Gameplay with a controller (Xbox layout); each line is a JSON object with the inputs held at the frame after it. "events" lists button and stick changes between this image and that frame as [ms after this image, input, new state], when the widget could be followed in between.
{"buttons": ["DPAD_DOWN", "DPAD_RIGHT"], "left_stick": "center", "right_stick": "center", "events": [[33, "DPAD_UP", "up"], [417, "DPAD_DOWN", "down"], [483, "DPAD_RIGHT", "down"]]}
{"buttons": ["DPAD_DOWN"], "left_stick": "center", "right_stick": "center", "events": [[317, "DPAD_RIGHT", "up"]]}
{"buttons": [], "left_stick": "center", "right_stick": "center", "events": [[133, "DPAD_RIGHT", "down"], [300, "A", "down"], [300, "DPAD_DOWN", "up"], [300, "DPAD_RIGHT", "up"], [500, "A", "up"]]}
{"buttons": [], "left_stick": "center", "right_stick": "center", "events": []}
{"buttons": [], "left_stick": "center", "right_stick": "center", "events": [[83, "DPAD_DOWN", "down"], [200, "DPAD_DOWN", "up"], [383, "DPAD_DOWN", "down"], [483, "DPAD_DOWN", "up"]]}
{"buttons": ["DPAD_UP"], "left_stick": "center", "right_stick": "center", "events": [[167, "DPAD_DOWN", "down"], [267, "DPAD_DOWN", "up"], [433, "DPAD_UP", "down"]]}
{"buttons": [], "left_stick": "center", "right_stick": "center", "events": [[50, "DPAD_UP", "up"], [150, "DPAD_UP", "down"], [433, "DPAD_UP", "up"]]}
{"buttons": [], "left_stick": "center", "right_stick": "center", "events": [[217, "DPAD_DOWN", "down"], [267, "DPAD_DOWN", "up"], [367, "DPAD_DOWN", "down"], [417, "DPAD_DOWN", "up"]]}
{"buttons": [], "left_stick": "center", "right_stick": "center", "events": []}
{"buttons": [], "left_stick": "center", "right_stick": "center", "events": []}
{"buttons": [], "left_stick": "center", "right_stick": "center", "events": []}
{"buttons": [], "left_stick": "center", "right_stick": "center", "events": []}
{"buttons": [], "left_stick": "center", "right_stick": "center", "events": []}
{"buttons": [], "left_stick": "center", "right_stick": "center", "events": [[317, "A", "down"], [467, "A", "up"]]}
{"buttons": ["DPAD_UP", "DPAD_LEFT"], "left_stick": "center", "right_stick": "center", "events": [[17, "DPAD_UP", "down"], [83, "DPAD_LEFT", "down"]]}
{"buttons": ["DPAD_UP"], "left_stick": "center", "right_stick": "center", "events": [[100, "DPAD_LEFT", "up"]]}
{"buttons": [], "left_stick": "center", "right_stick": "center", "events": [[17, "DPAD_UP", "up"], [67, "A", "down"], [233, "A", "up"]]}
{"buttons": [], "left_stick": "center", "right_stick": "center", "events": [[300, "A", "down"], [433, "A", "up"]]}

****

## [EXERCISE PROMPT]
Would you write out each entry precisely as it is given?

## [RESPONSE]
Gameplay with a controller (Xbox layout); each line is a JSON object with the inputs held at the frame after it. "events" lists button and stick changes between this image and that frame as [ms after this image, input, new state], when the widget could be followed in between.
{"buttons": ["DPAD_DOWN", "DPAD_RIGHT"], "left_stick": "center", "right_stick": "center", "events": [[33, "DPAD_UP", "up"], [417, "DPAD_DOWN", "down"], [483, "DPAD_RIGHT", "down"]]}
{"buttons": ["DPAD_DOWN"], "left_stick": "center", "right_stick": "center", "events": [[317, "DPAD_RIGHT", "up"]]}
{"buttons": [], "left_stick": "center", "right_stick": "center", "events": [[133, "DPAD_RIGHT", "down"], [300, "A", "down"], [300, "DPAD_DOWN", "up"], [300, "DPAD_RIGHT", "up"], [500, "A", "up"]]}
{"buttons": [], "left_stick": "center", "right_stick": "center", "events": []}
{"buttons": [], "left_stick": "center", "right_stick": "center", "events": [[83, "DPAD_DOWN", "down"], [200, "DPAD_DOWN", "up"], [383, "DPAD_DOWN", "down"], [483, "DPAD_DOWN", "up"]]}
{"buttons": ["DPAD_UP"], "left_stick": "center", "right_stick": "center", "events": [[167, "DPAD_DOWN", "down"], [267, "DPAD_DOWN", "up"], [433, "DPAD_UP", "down"]]}
{"buttons": [], "left_stick": "center", "right_stick": "center", "events": [[50, "DPAD_UP", "up"], [150, "DPAD_UP", "down"], [433, "DPAD_UP", "up"]]}
{"buttons": [], "left_stick": "center", "right_stick": "center", "events": [[217, "DPAD_DOWN", "down"], [267, "DPAD_DOWN", "up"], [367, "DPAD_DOWN", "down"], [417, "DPAD_DOWN", "up"]]}
{"buttons": [], "left_stick": "center", "right_stick": "center", "events": []}
{"buttons": [], "left_stick": "center", "right_stick": "center", "events": []}
{"buttons": [], "left_stick": "center", "right_stick": "center", "events": []}
{"buttons": [], "left_stick": "center", "right_stick": "center", "events": []}
{"buttons": [], "left_stick": "center", "right_stick": "center", "events": []}
{"buttons": [], "left_stick": "center", "right_stick": "center", "events": [[317, "A", "down"], [467, "A", "up"]]}
{"buttons": ["DPAD_UP", "DPAD_LEFT"], "left_stick": "center", "right_stick": "center", "events": [[17, "DPAD_UP", "down"], [83, "DPAD_LEFT", "down"]]}
{"buttons": ["DPAD_UP"], "left_stick": "center", "right_stick": "center", "events": [[100, "DPAD_LEFT", "up"]]}
{"buttons": [], "left_stick": "center", "right_stick": "center", "events": [[17, "DPAD_UP", "up"], [67, "A", "down"], [233, "A", "up"]]}
{"buttons": [], "left_stick": "center", "right_stick": "center", "events": [[300, "A", "down"], [433, "A", "up"]]}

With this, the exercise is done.